The problem
A faithful copy of the entries, without any pictures, is what is needed here.

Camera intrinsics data
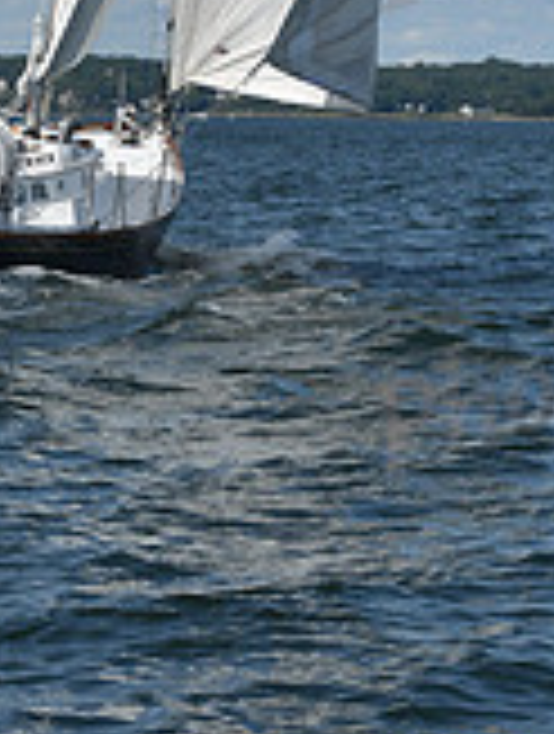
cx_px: 142
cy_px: -275
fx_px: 5080
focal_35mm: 239
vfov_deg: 8.1
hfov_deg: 6.2
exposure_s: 1/1000
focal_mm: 70
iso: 320
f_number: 11
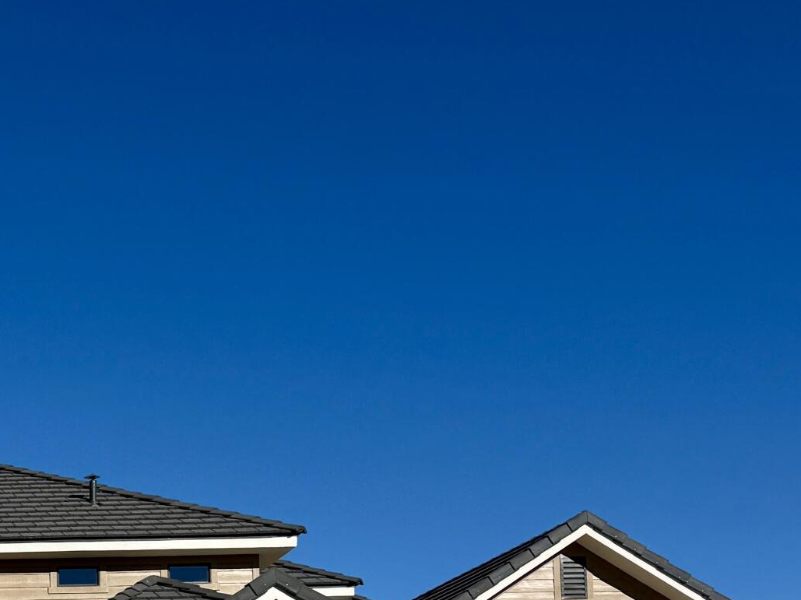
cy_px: 788
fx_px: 1619
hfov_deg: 23.9
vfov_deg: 19.3
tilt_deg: +3.9
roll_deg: +0.1
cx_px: -279
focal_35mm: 70
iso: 80
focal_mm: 6.76
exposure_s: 1/9091
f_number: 1.78
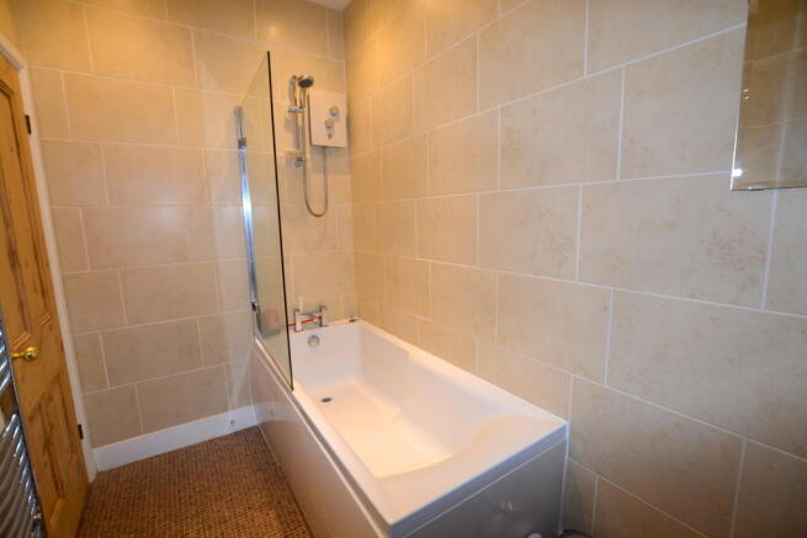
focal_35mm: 15
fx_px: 336
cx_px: 404
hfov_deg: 100.4
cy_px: 269
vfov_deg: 77.4
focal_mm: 10
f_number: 4
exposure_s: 1/60
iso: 250
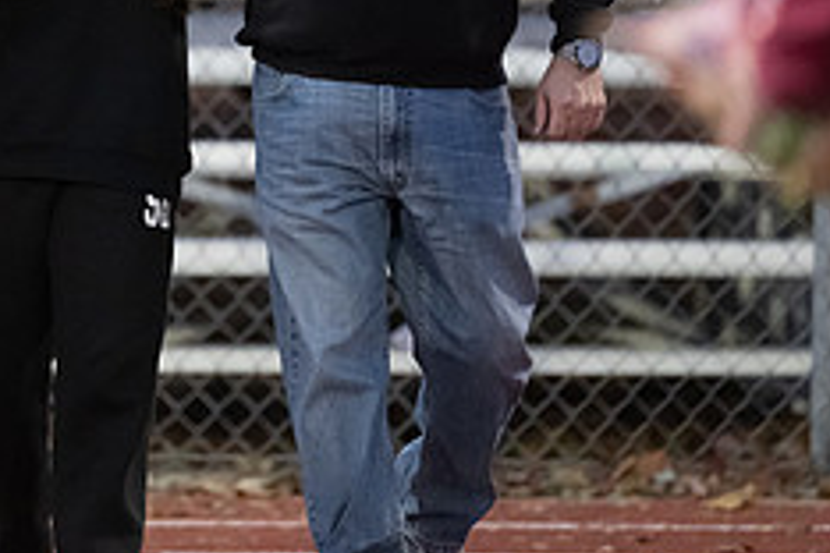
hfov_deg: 3.7
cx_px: 73
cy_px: -77
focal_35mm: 564
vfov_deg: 2.4
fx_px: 13002
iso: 9000
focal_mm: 200
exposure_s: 1/500
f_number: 2.8
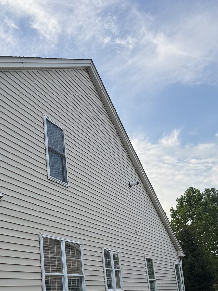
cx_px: 64
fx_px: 361
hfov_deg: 33.2
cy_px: 215
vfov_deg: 42.6
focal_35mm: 43
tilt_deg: +12.4
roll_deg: +4.7
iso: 80
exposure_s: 1/1314
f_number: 1.78
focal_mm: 6.76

Solution to this problem
cx_px: 142
cy_px: -275
fx_px: 5080
focal_35mm: 239
vfov_deg: 8.1
hfov_deg: 6.2
exposure_s: 1/1000
focal_mm: 70
iso: 320
f_number: 11
cy_px: 788
fx_px: 1619
hfov_deg: 23.9
vfov_deg: 19.3
tilt_deg: +3.9
roll_deg: +0.1
cx_px: -279
focal_35mm: 70
iso: 80
focal_mm: 6.76
exposure_s: 1/9091
f_number: 1.78
focal_35mm: 15
fx_px: 336
cx_px: 404
hfov_deg: 100.4
cy_px: 269
vfov_deg: 77.4
focal_mm: 10
f_number: 4
exposure_s: 1/60
iso: 250
hfov_deg: 3.7
cx_px: 73
cy_px: -77
focal_35mm: 564
vfov_deg: 2.4
fx_px: 13002
iso: 9000
focal_mm: 200
exposure_s: 1/500
f_number: 2.8
cx_px: 64
fx_px: 361
hfov_deg: 33.2
cy_px: 215
vfov_deg: 42.6
focal_35mm: 43
tilt_deg: +12.4
roll_deg: +4.7
iso: 80
exposure_s: 1/1314
f_number: 1.78
focal_mm: 6.76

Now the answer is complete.